Another early start with a straightforward cruise eastwards. Following a rather forgettable experience dipping last week, I was keen to get back and have another go at what might be one of Britain's last-ever Cat A Lesser White-fronted Geese. This adult has fortuitously returned to the Yare Valley - last year I was very blasé about this bird and dismissed it (probably no help done by good old LGRE), only realising too late that Taiga Beans have traditionally acted as a carrier species for LWFG and that this bird, realistically, is about as good as it gets.
Anyway, I digress. It was a much more pleasant morning than the one I visited on last week, with the day dawning to clear skies and light winds - pretty cold though. A scan east from the railway revealed the Taiga Bean flock was present towards the northeast end of the marsh, so I steamed around to the old windpump, avoiding several groups of dawdling day-listers en route. Basically, it didn't take too long to find the LWFG which was, as usual, keeping tight to the Taigas and ignoring a nearby contingent of some 80 or so Euro White-fronts. Distance was a problem though: the birds were feeding pretty much on the railway line so were absolutely miles from any public right of way. Must have been good views from the passing trains though, which regularly spooked the flock into a spectacular fast-waddle away from the line. Light was great, too - I must say I enjoyed the bird alot more than I had anticipated. Photographic opportunities were at a minimum due to sheer distance and some early morning heat haze causing pretty bad image distortion, but here are my efforts.
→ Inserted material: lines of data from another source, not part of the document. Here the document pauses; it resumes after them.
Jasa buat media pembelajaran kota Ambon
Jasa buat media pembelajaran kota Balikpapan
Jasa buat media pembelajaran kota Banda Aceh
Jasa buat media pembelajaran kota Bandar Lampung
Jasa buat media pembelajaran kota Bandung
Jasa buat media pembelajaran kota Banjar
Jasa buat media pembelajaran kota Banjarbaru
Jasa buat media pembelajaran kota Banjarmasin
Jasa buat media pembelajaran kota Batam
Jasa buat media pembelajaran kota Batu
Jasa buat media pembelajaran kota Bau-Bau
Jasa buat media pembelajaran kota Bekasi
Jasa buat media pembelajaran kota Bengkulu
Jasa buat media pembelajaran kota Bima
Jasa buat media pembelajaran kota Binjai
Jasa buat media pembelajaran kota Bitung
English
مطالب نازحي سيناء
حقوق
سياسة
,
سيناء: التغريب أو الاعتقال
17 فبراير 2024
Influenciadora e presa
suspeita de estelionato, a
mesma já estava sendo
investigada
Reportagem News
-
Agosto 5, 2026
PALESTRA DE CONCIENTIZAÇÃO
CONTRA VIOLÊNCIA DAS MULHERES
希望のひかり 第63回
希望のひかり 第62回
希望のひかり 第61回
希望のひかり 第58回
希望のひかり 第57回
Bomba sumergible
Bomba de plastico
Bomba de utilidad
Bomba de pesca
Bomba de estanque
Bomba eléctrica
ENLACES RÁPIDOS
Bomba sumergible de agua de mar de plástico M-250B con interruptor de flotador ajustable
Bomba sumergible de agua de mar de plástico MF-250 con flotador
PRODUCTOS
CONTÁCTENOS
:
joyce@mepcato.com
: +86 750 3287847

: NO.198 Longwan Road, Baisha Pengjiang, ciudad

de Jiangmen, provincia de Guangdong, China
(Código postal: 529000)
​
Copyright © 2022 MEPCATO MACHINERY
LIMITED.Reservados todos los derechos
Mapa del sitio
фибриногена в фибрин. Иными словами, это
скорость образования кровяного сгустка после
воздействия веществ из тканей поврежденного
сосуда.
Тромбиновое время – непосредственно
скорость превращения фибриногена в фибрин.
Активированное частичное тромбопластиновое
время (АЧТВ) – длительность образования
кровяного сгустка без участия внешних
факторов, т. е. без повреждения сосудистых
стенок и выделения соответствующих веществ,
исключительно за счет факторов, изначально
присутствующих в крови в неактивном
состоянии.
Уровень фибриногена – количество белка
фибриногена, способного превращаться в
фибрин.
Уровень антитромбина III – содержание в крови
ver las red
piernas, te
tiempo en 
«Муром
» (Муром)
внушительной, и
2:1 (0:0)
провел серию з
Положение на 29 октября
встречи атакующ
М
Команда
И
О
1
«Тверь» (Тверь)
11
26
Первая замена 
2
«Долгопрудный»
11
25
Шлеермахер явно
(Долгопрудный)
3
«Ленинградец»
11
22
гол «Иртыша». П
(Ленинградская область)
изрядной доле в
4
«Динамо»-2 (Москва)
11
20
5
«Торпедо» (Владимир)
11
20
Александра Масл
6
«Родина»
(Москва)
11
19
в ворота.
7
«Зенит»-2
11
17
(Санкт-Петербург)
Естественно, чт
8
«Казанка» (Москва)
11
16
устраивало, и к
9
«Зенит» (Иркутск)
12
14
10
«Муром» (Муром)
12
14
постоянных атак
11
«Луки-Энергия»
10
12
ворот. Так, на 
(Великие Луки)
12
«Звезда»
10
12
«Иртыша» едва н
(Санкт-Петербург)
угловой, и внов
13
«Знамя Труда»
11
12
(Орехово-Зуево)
The Lesser White-front was then spooked and flew off north of the railway line a short while before 09:00 with a small group of Taigas, so I decided to leave the site (via a pleasant chat with Andy and Vicky) and head up to nearby Ranworth Broad.
Being a Bank Holiday, the visitor centre at Ranworth was shut so viewing was pretty limited from the adjacent boardwalk. The female Ring-necked Duck nevertheless showed on and off when it emerged from behind vegetation.
Ring-necked Duck through trees.
On the way home I called in at Dogsthorpe Tip, where there were about 200 large gulls but nothing interesting. The tip needs to get working again.